Gaven nodded. “I feel as though the world is coming to a crucial moment, a…” He looked up at the ring of elemental water that churned in a circle around the Sea Tiger’s aftcabin, helping to propel the ship across the sea. “It’s like the moment when you turn an hourglass over and the sand starts running the other way. I don’t know if I can explain it any better than that. The Time of the Dragon Above has ended, the Storm Dragon made his appearance in history. And the Time of the Dragon Below is coming, with the rise of the Blasphemer. That means this is the Time Between.”
Rienne’s brow crinkled and she looked away. “And what happens in the Time Between?”
“That’s the thing,” Gaven said, leaning against the bulwark. “I know some words of the Prophecy, a hint of their layers of meaning. But I don’t really know what they mean as a whole. When I was in Dreadhold, I dreamed all the time about the Storm Dragon and the Soul Reaver and the events of the Time of the Dragon Above. And I’ve had a few visions about the Blasphemer-terrible visions. The Time Between is a mystery to me.”
“What do you know of the Prophecy about the Time Between?” Rienne asked. Gaven could hear the trepidation in her voice.
“A great deal of blood,” he said. He closed his eyes, remembering the twisting tunnels of the Sky Caves of Thieren Kor. He could almost feel the stone beneath his fingertips. “‘Three drops of blood mark the passing of the Time Between.’ Three events involving bloodshed of some kind. ‘Ten eyes gaze brightly upon the City of the Damned,’ whatever that means. But I don’t know what it’s all about. I don’t know what I’m supposed to do any more.”
“So we’re going to Argonnessen to learn what the dragons say about the Time Between.”
“Right.” He looked back down at the water. The dolphins had abandoned their play, and there was only open ocean as far as he could see. “It’s strange,” he said. “For the better part of thirty years I was haunted by dreams-by nightmares about the fulfillment of the Prophecy. I lived the death of the Soul Reaver countless times, felt the monster’s tentacles clawing at my face and wriggling into my mouth-” He shuddered.
Rienne put a gentle hand on his back.
“Now the dreams are gone,” he said, “and some part of me misses them.”
“Because you were so used to them?”
“Not just that. It also gave me a much better sense of what I was doing-it gave me a purpose, a goal, even something like a plan, though I often felt-”
“Like you were writing the script as you went along?”
“Exactly. But at least I had an idea of where the play was heading. Now I don’t even have that.”

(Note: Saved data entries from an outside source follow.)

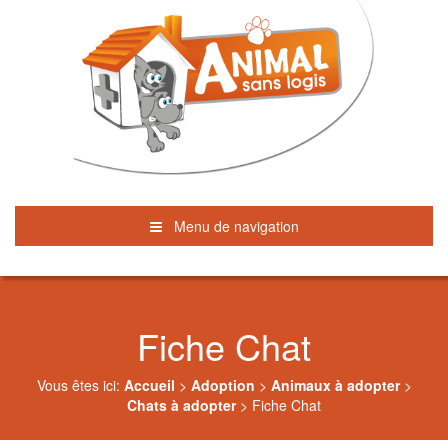
Menu de navigation
Fiche Chat
Vous êtes ici:
Accueil
>
Adoption
>
Animaux à adopter
>
Chats à adopter
>
Fiche Chat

“So that’s what you’re hoping to find in Argonnessen?”
“I suppose it is.” He turned and smiled at her. “But this time without the nightmares.”
Even as the words left his mouth, he remembered a dream that had haunted his sleep on the lightning rail. A blasted canyon, a wound torn into the earth. Dragonfire fueling a great furnace. A blast of fire jetting up to engulf him.
“What is it?” Rienne asked.
“Just a headache,” he said, forcing the smile back on his face. “Too much glare off the water. Let’s go below.”
“Land ho!”
In the aft cabin, Gaven looked up from the charts spread out before him and smiled at Jordhan.
“Well done,” he said. “Your prediction was dead on.”
Jordhan walked to the hatch and peered out at the sailors on deck. “I told you, I know the sea,” he said, “and after all these years I hope I know how to read a chart.”
“As far as they go,” Rienne said, still frowning at the charts. They traced the outline of a large island and two smaller ones to its north, then a longer coast that Jordhan said was the mainland.